*** DATA UNDER STUDY ***

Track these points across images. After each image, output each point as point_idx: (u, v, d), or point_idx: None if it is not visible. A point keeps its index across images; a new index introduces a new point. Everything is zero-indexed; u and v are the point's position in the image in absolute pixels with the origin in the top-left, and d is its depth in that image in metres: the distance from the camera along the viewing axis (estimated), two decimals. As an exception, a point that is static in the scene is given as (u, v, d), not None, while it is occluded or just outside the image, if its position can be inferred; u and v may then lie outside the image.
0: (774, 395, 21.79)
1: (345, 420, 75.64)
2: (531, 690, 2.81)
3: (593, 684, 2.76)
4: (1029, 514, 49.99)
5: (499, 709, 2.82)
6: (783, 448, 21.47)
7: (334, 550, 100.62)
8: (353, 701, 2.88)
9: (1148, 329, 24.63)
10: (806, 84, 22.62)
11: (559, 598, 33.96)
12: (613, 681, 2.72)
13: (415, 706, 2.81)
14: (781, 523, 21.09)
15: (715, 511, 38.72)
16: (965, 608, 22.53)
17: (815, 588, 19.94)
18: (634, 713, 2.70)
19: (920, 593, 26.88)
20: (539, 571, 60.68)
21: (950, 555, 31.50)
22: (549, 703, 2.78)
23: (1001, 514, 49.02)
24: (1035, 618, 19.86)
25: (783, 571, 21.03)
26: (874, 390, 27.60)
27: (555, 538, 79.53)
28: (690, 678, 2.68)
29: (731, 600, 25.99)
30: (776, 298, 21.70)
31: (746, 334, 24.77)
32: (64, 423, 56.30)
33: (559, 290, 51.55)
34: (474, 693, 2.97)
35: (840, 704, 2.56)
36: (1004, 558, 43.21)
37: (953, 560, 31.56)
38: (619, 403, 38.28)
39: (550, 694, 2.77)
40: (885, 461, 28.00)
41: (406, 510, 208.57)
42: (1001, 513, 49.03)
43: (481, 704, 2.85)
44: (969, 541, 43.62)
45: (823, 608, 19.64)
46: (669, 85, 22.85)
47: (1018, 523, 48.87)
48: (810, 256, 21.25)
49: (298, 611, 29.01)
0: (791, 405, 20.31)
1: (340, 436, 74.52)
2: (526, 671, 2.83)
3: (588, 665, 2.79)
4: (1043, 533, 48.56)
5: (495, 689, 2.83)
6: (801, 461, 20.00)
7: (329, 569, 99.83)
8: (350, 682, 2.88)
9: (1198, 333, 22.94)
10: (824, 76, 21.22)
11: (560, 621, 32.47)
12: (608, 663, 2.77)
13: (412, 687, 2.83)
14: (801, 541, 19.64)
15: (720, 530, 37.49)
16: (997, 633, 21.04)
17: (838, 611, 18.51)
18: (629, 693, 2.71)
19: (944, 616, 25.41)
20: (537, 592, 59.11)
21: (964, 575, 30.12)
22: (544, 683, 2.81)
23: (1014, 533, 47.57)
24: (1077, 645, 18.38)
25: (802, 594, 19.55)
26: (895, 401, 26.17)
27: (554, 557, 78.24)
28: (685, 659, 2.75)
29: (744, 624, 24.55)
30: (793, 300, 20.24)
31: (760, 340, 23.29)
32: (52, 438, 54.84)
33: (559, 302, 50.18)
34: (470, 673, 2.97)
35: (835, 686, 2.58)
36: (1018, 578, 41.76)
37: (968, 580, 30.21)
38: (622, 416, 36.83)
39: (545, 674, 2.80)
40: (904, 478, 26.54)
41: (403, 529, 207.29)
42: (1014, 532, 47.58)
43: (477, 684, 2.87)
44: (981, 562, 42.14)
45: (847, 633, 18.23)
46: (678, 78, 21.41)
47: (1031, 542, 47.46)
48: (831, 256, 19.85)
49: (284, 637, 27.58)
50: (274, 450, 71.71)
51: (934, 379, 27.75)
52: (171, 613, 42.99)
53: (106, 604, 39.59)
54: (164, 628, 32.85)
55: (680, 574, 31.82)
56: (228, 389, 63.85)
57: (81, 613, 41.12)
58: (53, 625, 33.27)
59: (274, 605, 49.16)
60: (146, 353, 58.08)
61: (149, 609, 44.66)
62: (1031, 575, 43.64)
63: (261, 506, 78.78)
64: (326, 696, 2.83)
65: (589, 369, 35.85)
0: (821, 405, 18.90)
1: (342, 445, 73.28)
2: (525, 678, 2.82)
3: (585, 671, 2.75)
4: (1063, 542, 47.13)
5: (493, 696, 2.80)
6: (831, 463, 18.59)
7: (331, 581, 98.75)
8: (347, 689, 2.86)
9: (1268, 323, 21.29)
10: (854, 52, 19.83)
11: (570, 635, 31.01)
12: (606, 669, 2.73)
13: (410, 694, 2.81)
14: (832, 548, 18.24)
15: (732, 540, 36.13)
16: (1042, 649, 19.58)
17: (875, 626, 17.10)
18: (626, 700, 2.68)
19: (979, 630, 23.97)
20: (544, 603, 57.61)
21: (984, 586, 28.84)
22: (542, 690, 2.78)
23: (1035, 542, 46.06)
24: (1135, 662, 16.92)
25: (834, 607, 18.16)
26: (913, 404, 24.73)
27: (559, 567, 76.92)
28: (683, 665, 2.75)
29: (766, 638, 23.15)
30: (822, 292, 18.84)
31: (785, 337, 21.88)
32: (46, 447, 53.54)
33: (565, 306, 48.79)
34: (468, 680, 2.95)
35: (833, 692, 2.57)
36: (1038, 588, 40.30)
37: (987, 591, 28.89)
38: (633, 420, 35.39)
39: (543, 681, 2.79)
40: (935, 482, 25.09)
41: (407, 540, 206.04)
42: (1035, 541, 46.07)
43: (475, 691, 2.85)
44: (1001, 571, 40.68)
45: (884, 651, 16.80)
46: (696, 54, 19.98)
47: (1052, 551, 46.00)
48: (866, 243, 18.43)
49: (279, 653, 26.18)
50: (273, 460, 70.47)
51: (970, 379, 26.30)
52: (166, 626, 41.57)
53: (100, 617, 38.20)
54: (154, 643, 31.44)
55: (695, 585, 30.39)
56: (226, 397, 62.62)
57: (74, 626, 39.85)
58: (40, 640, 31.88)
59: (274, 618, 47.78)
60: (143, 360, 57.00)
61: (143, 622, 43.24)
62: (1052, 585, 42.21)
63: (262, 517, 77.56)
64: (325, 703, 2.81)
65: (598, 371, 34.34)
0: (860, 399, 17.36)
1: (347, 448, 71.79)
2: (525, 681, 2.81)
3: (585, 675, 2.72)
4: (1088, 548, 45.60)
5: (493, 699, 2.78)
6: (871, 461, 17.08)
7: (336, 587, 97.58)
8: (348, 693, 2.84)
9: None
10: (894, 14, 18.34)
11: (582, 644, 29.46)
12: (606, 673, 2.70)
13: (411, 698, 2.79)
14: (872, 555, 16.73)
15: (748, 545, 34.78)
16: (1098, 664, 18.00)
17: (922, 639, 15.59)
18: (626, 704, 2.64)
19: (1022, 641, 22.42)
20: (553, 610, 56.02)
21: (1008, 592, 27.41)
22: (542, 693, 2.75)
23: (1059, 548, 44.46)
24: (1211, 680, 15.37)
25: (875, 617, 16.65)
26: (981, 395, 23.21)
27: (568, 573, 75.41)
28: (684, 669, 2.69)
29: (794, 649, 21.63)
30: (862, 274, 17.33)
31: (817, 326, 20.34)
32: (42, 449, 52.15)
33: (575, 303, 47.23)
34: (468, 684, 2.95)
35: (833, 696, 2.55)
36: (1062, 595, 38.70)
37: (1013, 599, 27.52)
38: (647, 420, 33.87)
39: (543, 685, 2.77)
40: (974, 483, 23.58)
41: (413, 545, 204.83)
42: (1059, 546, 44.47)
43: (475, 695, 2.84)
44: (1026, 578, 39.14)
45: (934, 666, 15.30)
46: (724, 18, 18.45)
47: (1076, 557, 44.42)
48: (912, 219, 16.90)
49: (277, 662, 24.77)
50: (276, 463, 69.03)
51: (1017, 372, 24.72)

***

Start at the line containing "21: (1008, 592, 27.41)". Repeat it and each line after it, word for word, to the end of the records.

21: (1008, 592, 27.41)
22: (542, 693, 2.75)
23: (1059, 548, 44.46)
24: (1211, 680, 15.37)
25: (875, 617, 16.65)
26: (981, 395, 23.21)
27: (568, 573, 75.41)
28: (684, 669, 2.69)
29: (794, 649, 21.63)
30: (862, 274, 17.33)
31: (817, 326, 20.34)
32: (42, 449, 52.15)
33: (575, 303, 47.23)
34: (468, 684, 2.95)
35: (833, 696, 2.55)
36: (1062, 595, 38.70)
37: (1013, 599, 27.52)
38: (647, 420, 33.87)
39: (543, 685, 2.77)
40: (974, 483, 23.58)
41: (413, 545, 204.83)
42: (1059, 546, 44.47)
43: (475, 695, 2.84)
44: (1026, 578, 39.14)
45: (934, 666, 15.30)
46: (724, 18, 18.45)
47: (1076, 557, 44.42)
48: (912, 219, 16.90)
49: (277, 662, 24.77)
50: (276, 463, 69.03)
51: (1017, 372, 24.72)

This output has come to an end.